## SHORT PROBLEM
Filter the listing below, copying every line that contains the string "style". Case counts.
-- start of MATERIAL SHOWN --
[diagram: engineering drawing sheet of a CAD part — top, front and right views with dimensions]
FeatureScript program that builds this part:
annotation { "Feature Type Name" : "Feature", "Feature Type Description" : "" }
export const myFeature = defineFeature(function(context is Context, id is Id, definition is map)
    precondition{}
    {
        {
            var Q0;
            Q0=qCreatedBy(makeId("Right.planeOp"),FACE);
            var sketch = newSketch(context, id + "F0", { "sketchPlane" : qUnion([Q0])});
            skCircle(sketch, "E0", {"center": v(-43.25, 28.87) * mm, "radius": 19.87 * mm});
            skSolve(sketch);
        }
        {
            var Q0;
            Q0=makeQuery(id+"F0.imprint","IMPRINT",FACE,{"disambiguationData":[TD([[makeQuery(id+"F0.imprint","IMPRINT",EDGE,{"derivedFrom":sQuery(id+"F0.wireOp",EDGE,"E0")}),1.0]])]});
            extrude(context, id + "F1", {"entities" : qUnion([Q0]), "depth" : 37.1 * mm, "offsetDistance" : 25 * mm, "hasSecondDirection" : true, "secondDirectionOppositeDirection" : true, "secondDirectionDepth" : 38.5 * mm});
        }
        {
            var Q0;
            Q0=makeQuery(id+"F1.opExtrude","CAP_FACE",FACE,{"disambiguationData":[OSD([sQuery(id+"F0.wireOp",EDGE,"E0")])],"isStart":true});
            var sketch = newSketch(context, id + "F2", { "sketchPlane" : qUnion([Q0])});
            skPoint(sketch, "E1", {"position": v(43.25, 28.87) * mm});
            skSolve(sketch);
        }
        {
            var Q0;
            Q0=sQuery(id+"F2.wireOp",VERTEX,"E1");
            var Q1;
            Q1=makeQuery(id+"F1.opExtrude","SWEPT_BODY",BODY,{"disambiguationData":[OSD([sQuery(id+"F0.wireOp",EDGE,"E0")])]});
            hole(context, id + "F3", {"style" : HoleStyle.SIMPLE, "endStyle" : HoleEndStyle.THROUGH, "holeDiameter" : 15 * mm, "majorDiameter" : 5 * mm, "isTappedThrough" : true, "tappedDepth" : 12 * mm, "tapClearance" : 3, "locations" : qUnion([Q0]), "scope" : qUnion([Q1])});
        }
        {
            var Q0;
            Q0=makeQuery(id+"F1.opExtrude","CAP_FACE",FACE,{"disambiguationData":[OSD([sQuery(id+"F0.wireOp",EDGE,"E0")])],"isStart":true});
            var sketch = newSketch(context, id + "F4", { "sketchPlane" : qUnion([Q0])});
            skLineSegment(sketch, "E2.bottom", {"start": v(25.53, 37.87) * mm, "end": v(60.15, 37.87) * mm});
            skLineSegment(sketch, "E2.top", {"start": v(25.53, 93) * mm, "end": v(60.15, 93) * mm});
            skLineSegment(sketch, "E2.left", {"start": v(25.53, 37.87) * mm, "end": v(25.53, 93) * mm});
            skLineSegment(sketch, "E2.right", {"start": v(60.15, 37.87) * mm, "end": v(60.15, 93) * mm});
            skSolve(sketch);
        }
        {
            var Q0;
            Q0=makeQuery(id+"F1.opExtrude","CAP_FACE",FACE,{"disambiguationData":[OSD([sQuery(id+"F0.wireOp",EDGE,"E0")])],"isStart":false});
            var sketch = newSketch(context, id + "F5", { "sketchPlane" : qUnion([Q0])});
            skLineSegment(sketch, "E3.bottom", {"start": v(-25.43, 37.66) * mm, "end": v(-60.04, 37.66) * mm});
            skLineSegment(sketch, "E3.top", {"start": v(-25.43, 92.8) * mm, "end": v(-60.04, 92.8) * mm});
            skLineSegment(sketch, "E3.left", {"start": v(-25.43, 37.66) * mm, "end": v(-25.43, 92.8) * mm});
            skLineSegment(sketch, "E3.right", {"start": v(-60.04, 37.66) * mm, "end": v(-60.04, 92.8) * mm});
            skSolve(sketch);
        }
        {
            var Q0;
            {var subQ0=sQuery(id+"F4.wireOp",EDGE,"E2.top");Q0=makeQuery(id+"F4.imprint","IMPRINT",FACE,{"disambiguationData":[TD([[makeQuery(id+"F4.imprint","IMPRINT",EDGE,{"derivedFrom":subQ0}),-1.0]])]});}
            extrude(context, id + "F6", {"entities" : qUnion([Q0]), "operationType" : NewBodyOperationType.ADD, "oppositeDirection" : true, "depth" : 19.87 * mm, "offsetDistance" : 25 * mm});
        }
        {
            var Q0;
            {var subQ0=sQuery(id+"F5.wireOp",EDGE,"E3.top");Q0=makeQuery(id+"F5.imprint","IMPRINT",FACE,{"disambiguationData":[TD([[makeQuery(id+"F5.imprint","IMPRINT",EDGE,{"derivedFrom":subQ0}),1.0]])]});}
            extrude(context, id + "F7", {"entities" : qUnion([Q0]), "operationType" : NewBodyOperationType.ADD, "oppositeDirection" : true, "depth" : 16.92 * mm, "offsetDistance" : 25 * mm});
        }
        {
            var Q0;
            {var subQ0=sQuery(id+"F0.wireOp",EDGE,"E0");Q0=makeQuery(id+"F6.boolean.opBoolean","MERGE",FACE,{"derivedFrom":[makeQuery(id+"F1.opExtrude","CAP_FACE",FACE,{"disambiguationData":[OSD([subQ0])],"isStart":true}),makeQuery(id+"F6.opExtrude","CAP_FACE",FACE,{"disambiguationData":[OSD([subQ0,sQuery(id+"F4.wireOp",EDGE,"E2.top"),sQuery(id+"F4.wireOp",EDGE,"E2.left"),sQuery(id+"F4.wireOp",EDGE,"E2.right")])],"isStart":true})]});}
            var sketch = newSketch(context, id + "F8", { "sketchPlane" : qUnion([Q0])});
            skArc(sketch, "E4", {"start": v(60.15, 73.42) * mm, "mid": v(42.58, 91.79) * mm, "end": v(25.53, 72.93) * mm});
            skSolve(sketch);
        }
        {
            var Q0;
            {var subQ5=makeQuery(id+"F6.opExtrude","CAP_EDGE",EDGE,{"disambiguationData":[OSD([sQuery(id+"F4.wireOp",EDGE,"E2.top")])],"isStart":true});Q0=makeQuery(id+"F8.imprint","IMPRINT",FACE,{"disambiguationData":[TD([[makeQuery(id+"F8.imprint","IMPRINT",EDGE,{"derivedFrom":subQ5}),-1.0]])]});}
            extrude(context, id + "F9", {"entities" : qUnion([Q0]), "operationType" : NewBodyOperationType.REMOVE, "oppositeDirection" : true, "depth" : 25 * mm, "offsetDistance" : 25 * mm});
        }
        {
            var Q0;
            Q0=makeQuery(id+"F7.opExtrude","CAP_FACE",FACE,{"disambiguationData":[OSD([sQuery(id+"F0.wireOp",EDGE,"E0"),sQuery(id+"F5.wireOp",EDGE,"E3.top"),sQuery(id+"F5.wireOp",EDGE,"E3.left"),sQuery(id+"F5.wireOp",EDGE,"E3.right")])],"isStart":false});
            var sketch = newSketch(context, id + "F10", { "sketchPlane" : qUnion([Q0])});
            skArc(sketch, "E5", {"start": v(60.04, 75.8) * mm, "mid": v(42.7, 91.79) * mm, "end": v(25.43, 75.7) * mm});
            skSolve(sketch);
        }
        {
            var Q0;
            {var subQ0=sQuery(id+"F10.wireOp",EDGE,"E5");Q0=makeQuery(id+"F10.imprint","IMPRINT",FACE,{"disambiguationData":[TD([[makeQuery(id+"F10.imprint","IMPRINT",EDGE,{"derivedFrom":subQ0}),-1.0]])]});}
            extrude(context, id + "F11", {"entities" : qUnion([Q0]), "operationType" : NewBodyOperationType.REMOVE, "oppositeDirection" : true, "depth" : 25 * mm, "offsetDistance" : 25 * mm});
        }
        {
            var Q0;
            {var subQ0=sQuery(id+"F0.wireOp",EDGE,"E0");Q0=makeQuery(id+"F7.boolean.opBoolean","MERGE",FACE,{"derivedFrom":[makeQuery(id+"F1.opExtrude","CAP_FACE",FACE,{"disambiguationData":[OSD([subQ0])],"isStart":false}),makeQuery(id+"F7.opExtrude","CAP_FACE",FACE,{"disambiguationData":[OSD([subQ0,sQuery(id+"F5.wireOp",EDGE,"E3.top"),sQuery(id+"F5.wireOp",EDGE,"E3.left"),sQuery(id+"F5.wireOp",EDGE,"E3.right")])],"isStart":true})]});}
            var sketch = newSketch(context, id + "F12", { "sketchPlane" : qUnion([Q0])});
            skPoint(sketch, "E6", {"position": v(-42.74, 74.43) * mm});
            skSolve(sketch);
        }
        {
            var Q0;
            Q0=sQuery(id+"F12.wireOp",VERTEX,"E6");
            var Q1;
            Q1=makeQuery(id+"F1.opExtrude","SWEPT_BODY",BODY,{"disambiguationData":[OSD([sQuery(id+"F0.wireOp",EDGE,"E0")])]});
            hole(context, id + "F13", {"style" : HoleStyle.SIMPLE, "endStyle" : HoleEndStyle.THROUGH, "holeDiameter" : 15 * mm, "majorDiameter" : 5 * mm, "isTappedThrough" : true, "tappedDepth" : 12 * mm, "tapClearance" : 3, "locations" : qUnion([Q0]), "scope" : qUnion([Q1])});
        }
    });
-- end of MATERIAL SHOWN --
## COMPLETE OUTPUT
            hole(context, id + "F3", {"style" : HoleStyle.SIMPLE, "endStyle" : HoleEndStyle.THROUGH, "holeDiameter" : 15 * mm, "majorDiameter" : 5 * mm, "isTappedThrough" : true, "tappedDepth" : 12 * mm, "tapClearance" : 3, "locations" : qUnion([Q0]), "scope" : qUnion([Q1])});
            hole(context, id + "F13", {"style" : HoleStyle.SIMPLE, "endStyle" : HoleEndStyle.THROUGH, "holeDiameter" : 15 * mm, "majorDiameter" : 5 * mm, "isTappedThrough" : true, "tappedDepth" : 12 * mm, "tapClearance" : 3, "locations" : qUnion([Q0]), "scope" : qUnion([Q1])});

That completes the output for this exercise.